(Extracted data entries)
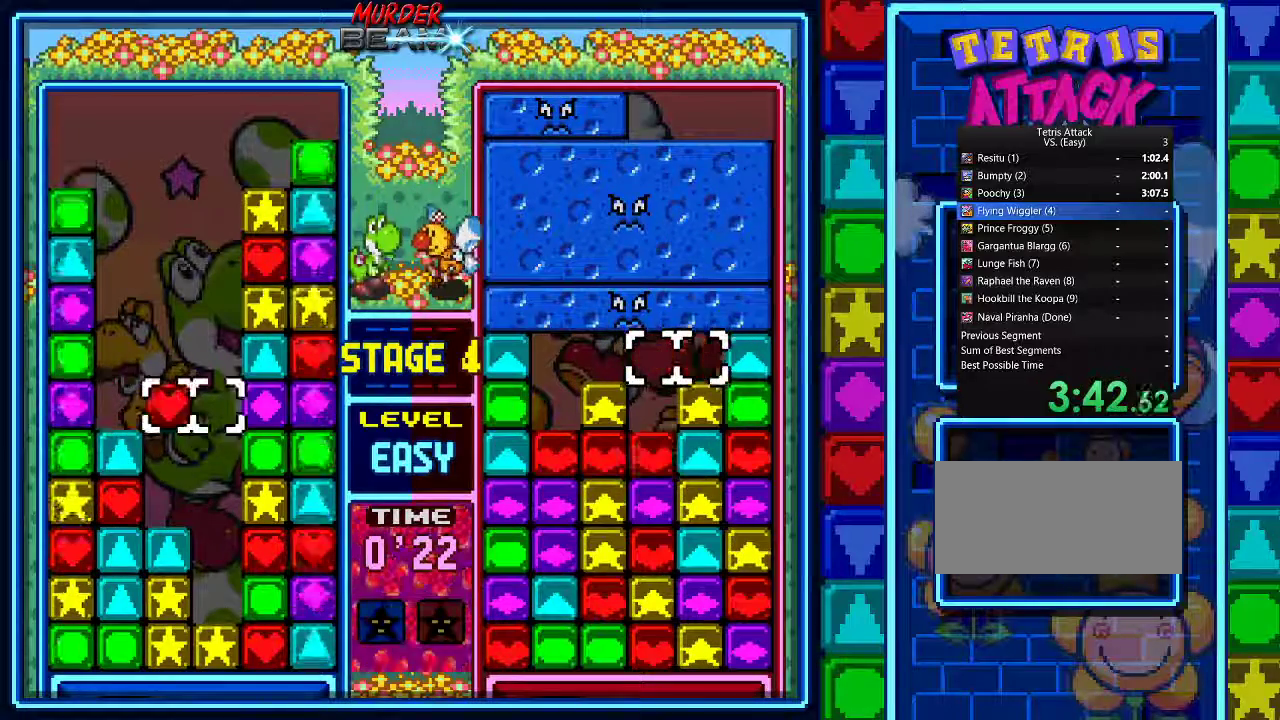
{"buttons": ["A", "DPAD_RIGHT"], "events": [[100, "DPAD_RIGHT", "down"], [300, "DPAD_UP", "down"], [433, "A", "down"], [433, "DPAD_UP", "up"]]}
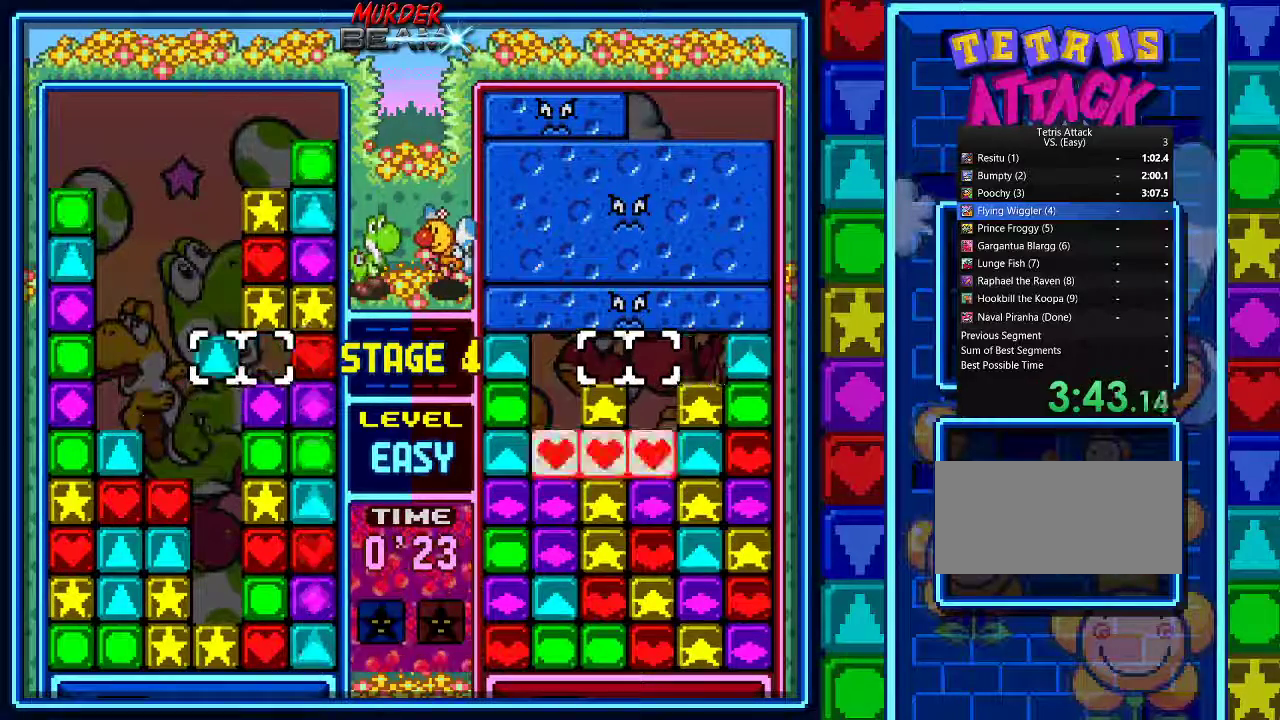
{"buttons": [], "events": [[33, "A", "up"], [133, "DPAD_RIGHT", "up"], [167, "A", "down"], [300, "A", "up"], [400, "A", "down"], [467, "A", "up"]]}
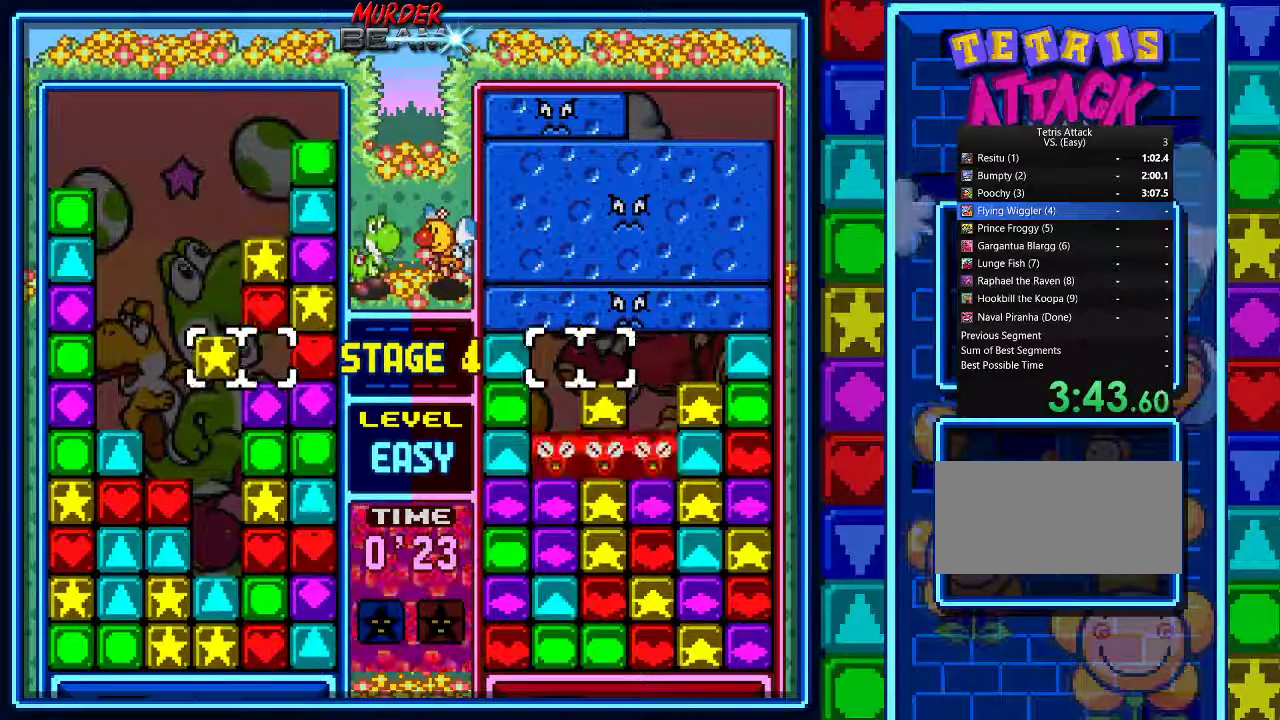
{"buttons": [], "events": [[67, "A", "down"], [133, "A", "up"], [233, "A", "down"], [300, "A", "up"], [367, "A", "down"], [467, "A", "up"]]}
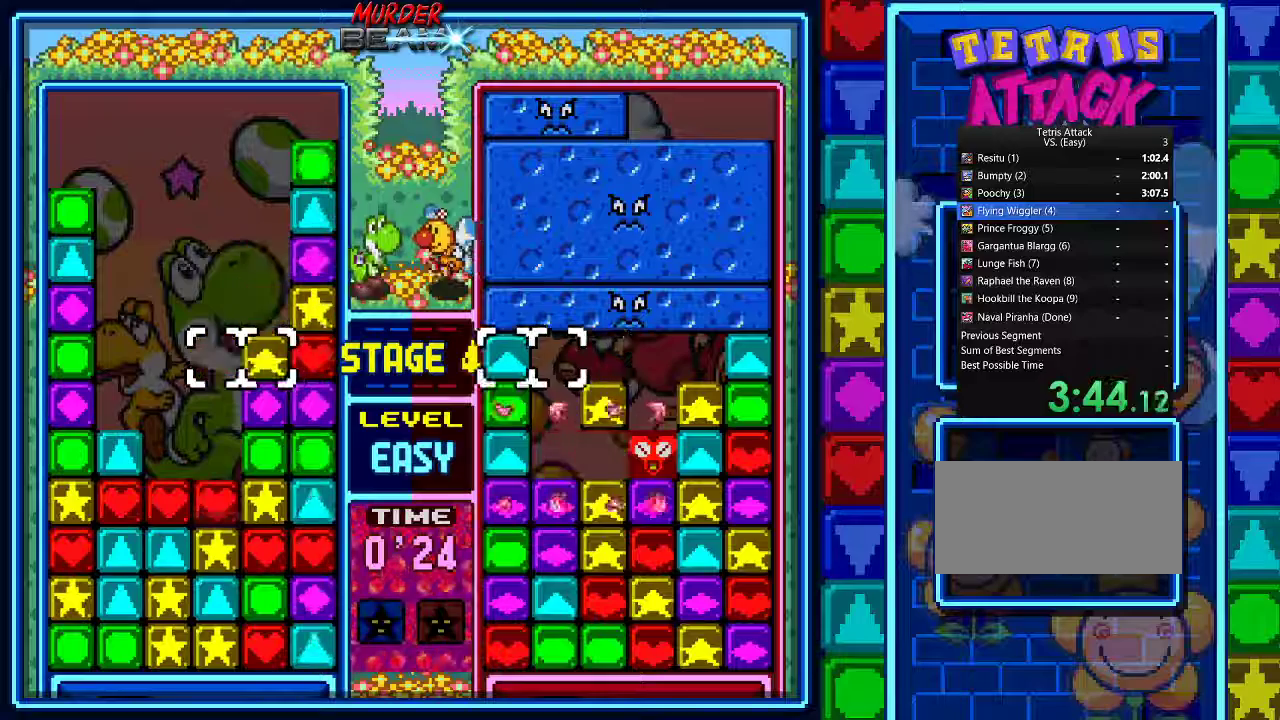
{"buttons": ["DPAD_UP"], "events": [[100, "DPAD_RIGHT", "down"], [133, "A", "down"], [133, "DPAD_RIGHT", "up"], [233, "A", "up"], [500, "DPAD_UP", "down"]]}
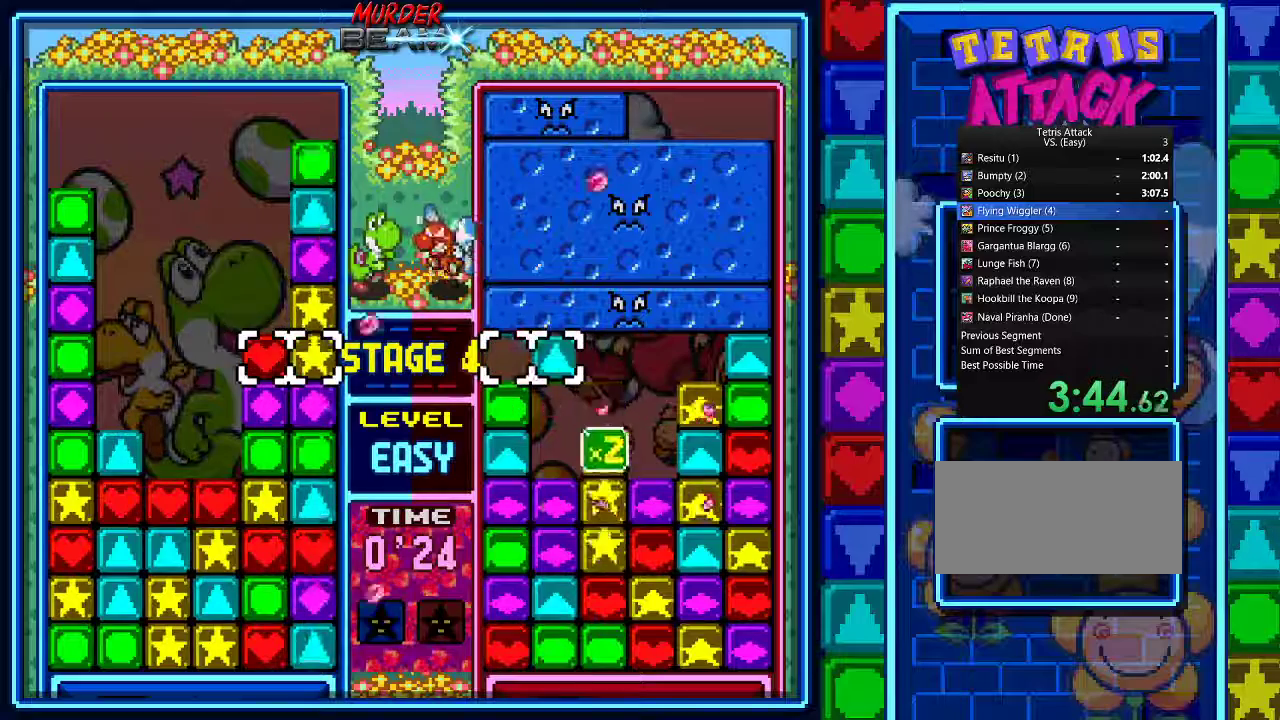
{"buttons": ["A", "DPAD_LEFT"], "events": [[67, "DPAD_UP", "up"], [133, "A", "down"], [267, "DPAD_LEFT", "down"], [367, "DPAD_LEFT", "up"], [400, "A", "up"], [433, "DPAD_LEFT", "down"], [467, "A", "down"]]}
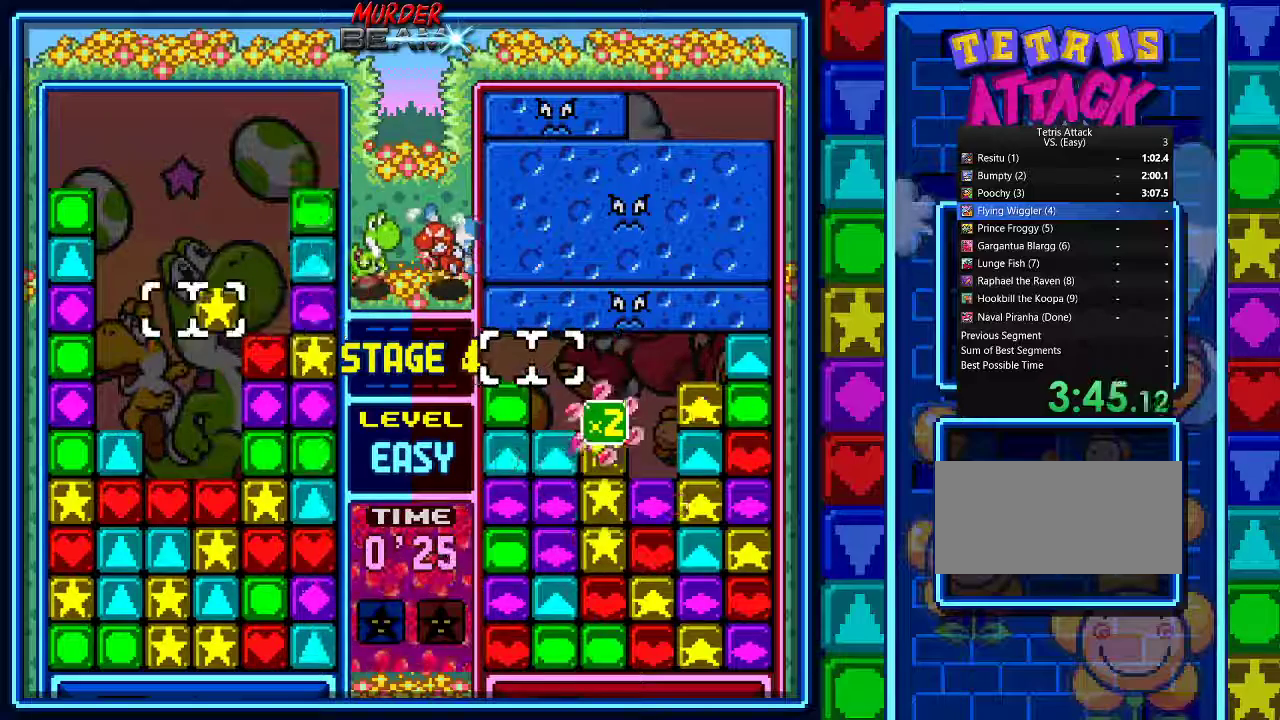
{"buttons": ["A"], "events": [[33, "DPAD_LEFT", "up"], [67, "A", "up"], [100, "DPAD_LEFT", "down"], [200, "DPAD_LEFT", "up"], [267, "DPAD_LEFT", "down"], [333, "A", "down"], [333, "DPAD_LEFT", "up"], [400, "A", "up"], [467, "A", "down"]]}
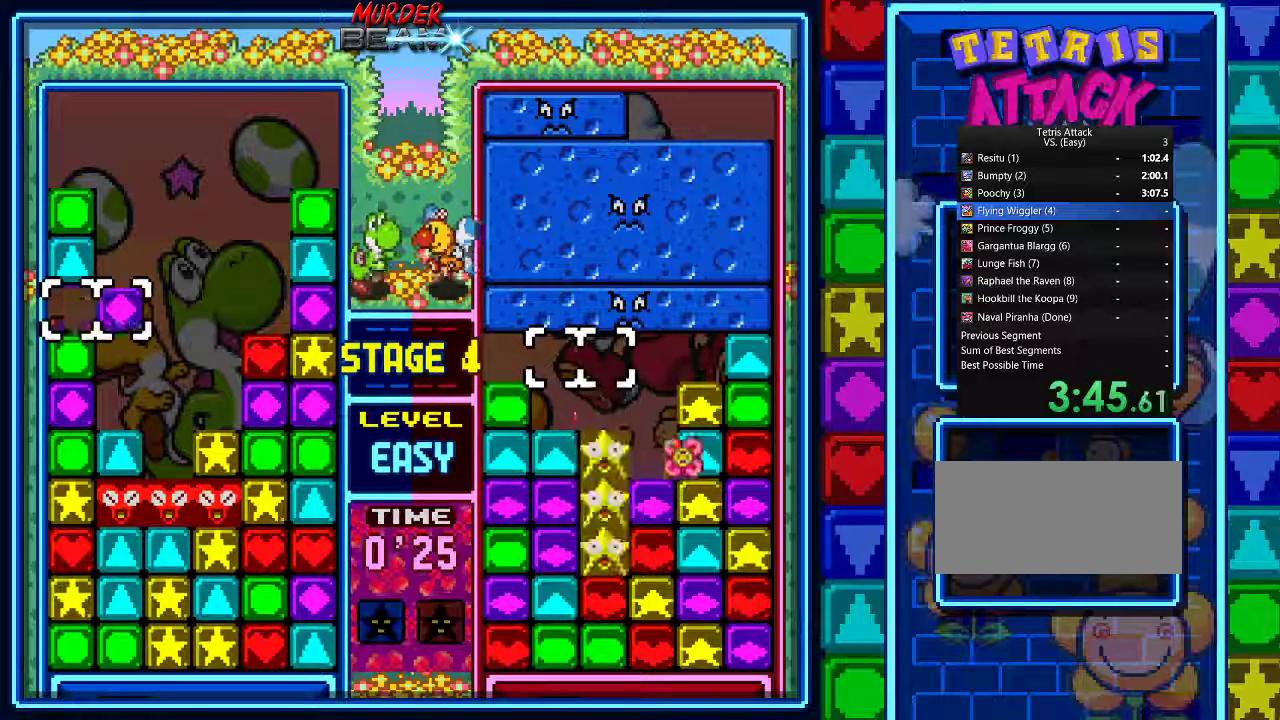
{"buttons": [], "events": [[67, "A", "up"], [167, "A", "down"], [267, "A", "up"], [333, "A", "down"], [433, "A", "up"]]}
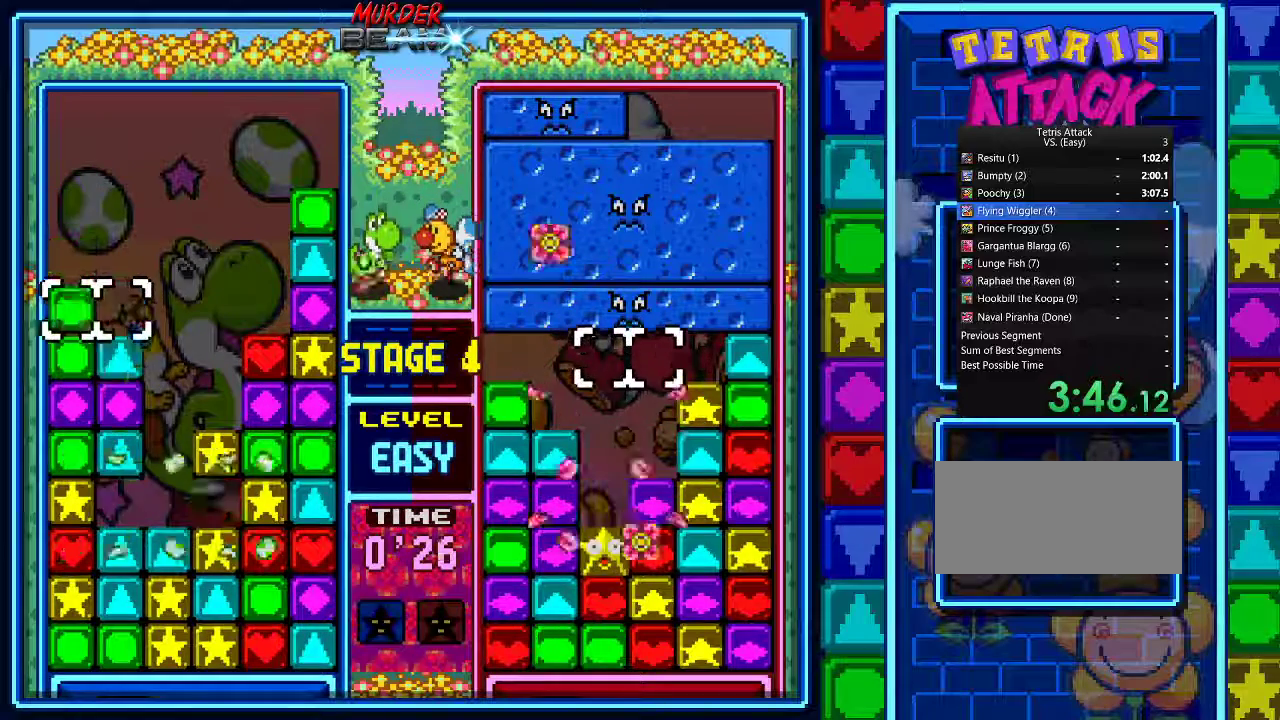
{"buttons": [], "events": [[200, "A", "down"], [400, "DPAD_RIGHT", "down"], [467, "A", "up"], [467, "DPAD_RIGHT", "up"]]}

• Exercise details: Although the records contain pictures, print only the rest, exactly as written.

• Task output:
{"buttons": ["A", "DPAD_RIGHT"], "events": [[100, "DPAD_RIGHT", "down"], [300, "DPAD_UP", "down"], [433, "A", "down"], [433, "DPAD_UP", "up"]]}
{"buttons": [], "events": [[33, "A", "up"], [133, "DPAD_RIGHT", "up"], [167, "A", "down"], [300, "A", "up"], [400, "A", "down"], [467, "A", "up"]]}
{"buttons": [], "events": [[67, "A", "down"], [133, "A", "up"], [233, "A", "down"], [300, "A", "up"], [367, "A", "down"], [467, "A", "up"]]}
{"buttons": ["DPAD_UP"], "events": [[100, "DPAD_RIGHT", "down"], [133, "A", "down"], [133, "DPAD_RIGHT", "up"], [233, "A", "up"], [500, "DPAD_UP", "down"]]}
{"buttons": ["A", "DPAD_LEFT"], "events": [[67, "DPAD_UP", "up"], [133, "A", "down"], [267, "DPAD_LEFT", "down"], [367, "DPAD_LEFT", "up"], [400, "A", "up"], [433, "DPAD_LEFT", "down"], [467, "A", "down"]]}
{"buttons": ["A"], "events": [[33, "DPAD_LEFT", "up"], [67, "A", "up"], [100, "DPAD_LEFT", "down"], [200, "DPAD_LEFT", "up"], [267, "DPAD_LEFT", "down"], [333, "A", "down"], [333, "DPAD_LEFT", "up"], [400, "A", "up"], [467, "A", "down"]]}
{"buttons": [], "events": [[67, "A", "up"], [167, "A", "down"], [267, "A", "up"], [333, "A", "down"], [433, "A", "up"]]}
{"buttons": [], "events": [[200, "A", "down"], [400, "DPAD_RIGHT", "down"], [467, "A", "up"], [467, "DPAD_RIGHT", "up"]]}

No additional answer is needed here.